又今までの留学地ではどこもキャンパス内か、キャンパス付近の教会に、ただ日曜礼拝に出席するだけであったのが、イーストベイ・フリーメソジスト教会ではまさに教会コミュニティーと言う感じであった。
それまで知らなかった日系人社会、特に20世紀の初め頃(より正確には1920年代くらいだろうか)、移民政策でたくさんの人がアメリカに一旗上げようとやって来た歴史を本ではなく、教会に通うおじいさんやおばあさんの話から聞くことができた。(彼らは一世と呼ばれる。)

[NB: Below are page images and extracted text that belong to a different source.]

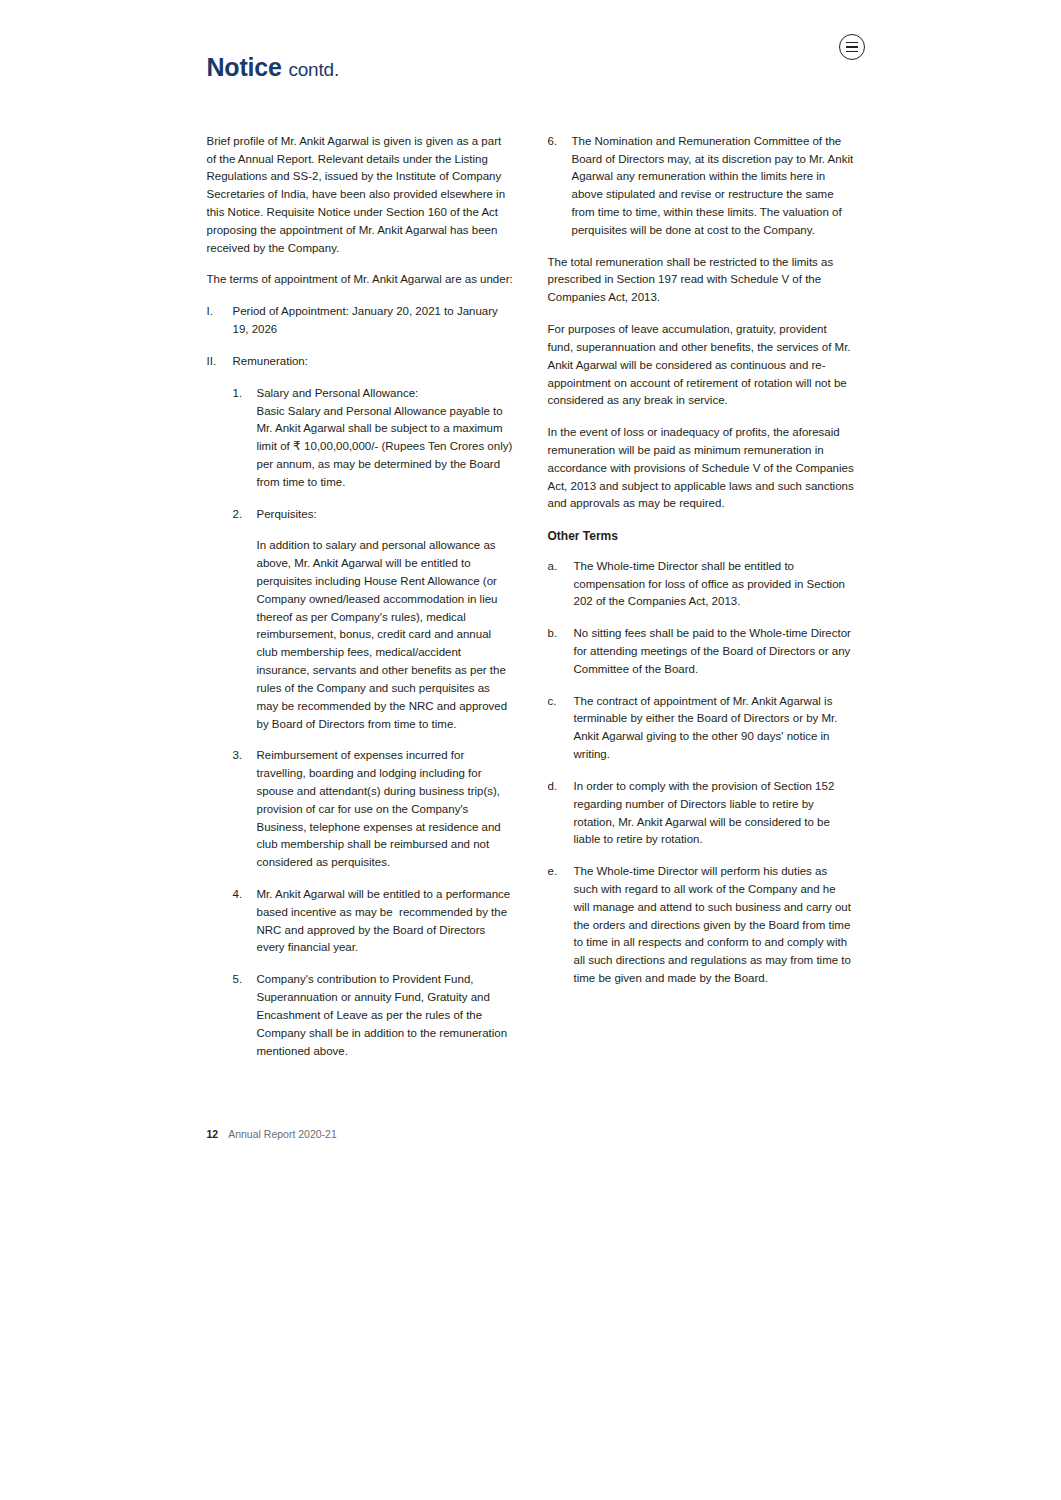Notice contd.
Brief profile of Mr. Ankit Agarwal is given is given as a part of the Annual Report. Relevant details under the Listing Regulations and SS-2, issued by the Institute of Company Secretaries of India, have been also provided elsewhere in this Notice. Requisite Notice under Section 160 of the Act proposing the appointment of Mr. Ankit Agarwal has been received by the Company.
The terms of appointment of Mr. Ankit Agarwal are as under:
I.
Period of Appointment: January 20, 2021 to January 19, 2026
II.
Remuneration:
1.
Salary and Personal Allowance:
Basic Salary and Personal Allowance payable to Mr. Ankit Agarwal shall be subject to a maximum limit of ₹ 10,00,00,000/- (Rupees Ten Crores only) per annum, as may be determined by the Board from time to time.
2.
Perquisites:
In addition to salary and personal allowance as above, Mr. Ankit Agarwal will be entitled to perquisites including House Rent Allowance (or Company owned/leased accommodation in lieu thereof as per Company's rules), medical reimbursement, bonus, credit card and annual club membership fees, medical/accident insurance, servants and other benefits as per the rules of the Company and such perquisites as may be recommended by the NRC and approved by Board of Directors from time to time.
3.
Reimbursement of expenses incurred for travelling, boarding and lodging including for spouse and attendant(s) during business trip(s), provision of car for use on the Company's Business, telephone expenses at residence and club membership shall be reimbursed and not considered as perquisites.
4.
Mr. Ankit Agarwal will be entitled to a performance based incentive as may be recommended by the NRC and approved by the Board of Directors every financial year.
5.
Company's contribution to Provident Fund, Superannuation or annuity Fund, Gratuity and Encashment of Leave as per the rules of the Company shall be in addition to the remuneration mentioned above.
6.
The Nomination and Remuneration Committee of the Board of Directors may, at its discretion pay to Mr. Ankit Agarwal any remuneration within the limits here in above stipulated and revise or restructure the same from time to time, within these limits. The valuation of perquisites will be done at cost to the Company.
The total remuneration shall be restricted to the limits as prescribed in Section 197 read with Schedule V of the Companies Act, 2013.
For purposes of leave accumulation, gratuity, provident fund, superannuation and other benefits, the services of Mr. Ankit Agarwal will be considered as continuous and re-appointment on account of retirement of rotation will not be considered as any break in service.
In the event of loss or inadequacy of profits, the aforesaid remuneration will be paid as minimum remuneration in accordance with provisions of Schedule V of the Companies Act, 2013 and subject to applicable laws and such sanctions and approvals as may be required.
Other Terms
a.
The Whole-time Director shall be entitled to compensation for loss of office as provided in Section 202 of the Companies Act, 2013.
b.
No sitting fees shall be paid to the Whole-time Director for attending meetings of the Board of Directors or any Committee of the Board.
c.
The contract of appointment of Mr. Ankit Agarwal is terminable by either the Board of Directors or by Mr. Ankit Agarwal giving to the other 90 days' notice in writing.
d.
In order to comply with the provision of Section 152 regarding number of Directors liable to retire by rotation, Mr. Ankit Agarwal will be considered to be liable to retire by rotation.
e.
The Whole-time Director will perform his duties as such with regard to all work of the Company and he will manage and attend to such business and carry out the orders and directions given by the Board from time to time in all respects and conform to and comply with all such directions and regulations as may from time to time be given and made by the Board.
12 Annual Report 2020-21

農夫やガーデナ(園芸士)など苦労して仕事を得、家族を支え子供には良い教育を与え・・・と、ひとかたならぬ苦労があったことが窺い知れた。
戦争中は自宅財産を没収され、ユタやアリゾナの砂漠にある強制収容所に入れられ、と言う格別の苦節をも通った。(その時の話は余り聞くことは出来なかったけれど・・・。)
と言うわけでバークリーの7年間は勉学よりも日系コミュニティーとの接点の方が濃かった。
ヨタヨタしながら、のろのろペースで総合試験にパスし、博士論文内容申請のための指導教官を依頼し、申請書を書き上げるまでにほぼ5~6年かかっていた。
博士論文の内容は論文コミッティーの一人バークリー校の社会学教授で日本でも知名度の高いロバート・N・ベラー教授の『市民宗教』の概念を用い、アメリカ市民宗教と日本市民宗教を歴史的に比較する、と言うものだった。
日本型市民宗教のモデルに選んだのは明治期の天皇制。
論文申請(テーゼとアウトライン及び簡単な内容説明)を書き上げるまでに時間を食い、パスだけしたところで時間切れ、と自分の方からギブアップしてしまった。
中には時間を置いて論文を書き上げる人もいることはいるが、自分にはとてもそんな気力もないと潔くあきらめてしまった。
まあー簡単に言えば「挫折」です。
その日はさすがに泣いた。
こうしてケンタッキーを振り出しに始まった筆者の米国遊学はついに終幕を迎えることになったわけである。実質11年半の滞在期間は人から見れば無駄な贅沢なものだろう。自嘲気味に「遊学」と呼ばざるを得ない理由でもある。
それでも「挫折」と共に色んなことも吸収した青年時代、と言うことにしておこう。
※あれだけ長い間米国に滞在したのに、帰国後は一度も行っていない。バークリー時代の知人とは度々訪日した時に顔を合わせる機会があったのだが、自分から行こうと言う気持ちがなかなか芽生えてこない。
そんな訳だから、お世話になったイーストベイ・フリーメソジスト教会の梅北牧師始め、一世の方々が次々と召天される報を聞き淋しい限りである。
GTUでお世話になった、M・J教授も、J・C教授も現在は違う学校で教鞭を取っておられる。